I read the assignment out loud, giving voice to the three pages of questions and the writing assignment that required him to relive the bad times, and maybe make some sense of it.

To do this work, he had to look to a time when life for him was upside down, nonsensical. He knew that now. Time away from all of that had given him some perspective, some maturity, an ability to see all of that for what it was, and understand the why of it all.

The questions shook me to my core. If this was my book, my treatment program, could I be strong enough to answer all of this, to put into words the thoughts I’d had? Could I be objective about the actions I took, way back then, and reflect on what I’d learned, how I had changed?
Or would I run away from that, ignoring these questions, and pretend it had never happened? Often, I see that as the easier path.

“Could you write it down for me?” he asked. “I’ll just talk and you put it into words on the paper.”

I could do that, to be his witness, his scribe.

He was Courage today, and I was his student.

He took a breath and began.

Almost matter of fact, he told his story and answered the questions in order, detached at times, reflecting on a long ago life, seen now from a safe distance. Now, an adult, a graduate of years of treatment and therapy and discussion groups, he spoke with authority. Everything was clear to him. What had happened, what he did was in the past; it was that old way of life, that old way of thinking.

His words flowed, organized, methodical, and I wrote them all down. Sometimes, I’d prompt him with the next question, the next exercise in the book where I wrote.

I looked into his eyes, and saw glimmers of the old pain, the guilt, the shame; tempered now with a blaze of forgiveness and wisdom. The time of judgment and condemnation had long passed, and today, we were moving on. I witnessed his fire, the spirit of a new man, who had grown beyond the old, and was able to make sense of that story, his story — history.

Those questions he had had long ago now were answered. He’s made a new life for himself, orderly, peaceful. He had a purpose now, a direction. It was down on paper, proof that he’d moved on.

The poet Rainer Rilke writes:
“Love the questions themselves as if they were locked rooms or books written in a very foreign language. Don’t search for the answers, which could not be given to you now, because you would not be able to live them. And the point is to live everything. Live the questions now. Perhaps then, someday far in the future, you will gradually live your way into the answer.”

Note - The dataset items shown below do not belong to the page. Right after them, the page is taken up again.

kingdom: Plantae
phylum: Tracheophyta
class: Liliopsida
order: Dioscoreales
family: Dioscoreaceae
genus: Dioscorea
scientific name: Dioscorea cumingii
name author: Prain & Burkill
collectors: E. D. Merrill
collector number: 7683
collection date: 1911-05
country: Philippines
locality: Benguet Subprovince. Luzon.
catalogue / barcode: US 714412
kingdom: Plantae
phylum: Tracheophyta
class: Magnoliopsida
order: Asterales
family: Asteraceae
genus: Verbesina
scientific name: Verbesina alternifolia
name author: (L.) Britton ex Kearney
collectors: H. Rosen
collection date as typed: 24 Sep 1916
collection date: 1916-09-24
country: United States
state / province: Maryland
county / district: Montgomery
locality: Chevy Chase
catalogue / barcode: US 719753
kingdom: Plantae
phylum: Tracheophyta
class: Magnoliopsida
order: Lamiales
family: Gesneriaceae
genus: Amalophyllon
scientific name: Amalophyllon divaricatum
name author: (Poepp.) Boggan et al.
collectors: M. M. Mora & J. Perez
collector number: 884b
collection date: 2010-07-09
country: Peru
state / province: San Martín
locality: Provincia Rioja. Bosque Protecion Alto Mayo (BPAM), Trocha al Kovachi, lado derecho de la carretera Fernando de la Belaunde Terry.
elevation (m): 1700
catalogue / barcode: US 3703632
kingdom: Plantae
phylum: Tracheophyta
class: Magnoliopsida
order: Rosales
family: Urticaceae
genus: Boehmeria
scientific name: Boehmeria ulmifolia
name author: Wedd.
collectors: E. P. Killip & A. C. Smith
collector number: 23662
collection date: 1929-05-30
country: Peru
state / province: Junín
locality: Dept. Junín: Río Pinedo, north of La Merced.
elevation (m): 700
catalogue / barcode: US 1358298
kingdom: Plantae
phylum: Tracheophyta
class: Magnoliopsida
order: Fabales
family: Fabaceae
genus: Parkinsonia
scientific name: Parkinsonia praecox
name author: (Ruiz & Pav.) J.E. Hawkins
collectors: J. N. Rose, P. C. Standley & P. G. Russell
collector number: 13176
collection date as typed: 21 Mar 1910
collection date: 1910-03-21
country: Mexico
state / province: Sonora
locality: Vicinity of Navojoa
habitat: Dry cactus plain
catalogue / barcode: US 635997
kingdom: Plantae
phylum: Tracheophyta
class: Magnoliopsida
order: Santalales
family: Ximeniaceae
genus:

My young friend is doing his work, looking at those questions, breathing in the answers, and figuring out who he is, and how to move on.

Our journeys through life are not without challenge, and not without peril. Seeking the truth is not for the meek or the timid.

Were I to be as wise as him, as determined, I, too, could ask my friend to take his pen and write down what I had to say.

Making inquiry is part of our work here as we live our lives, pausing now and then to look inside.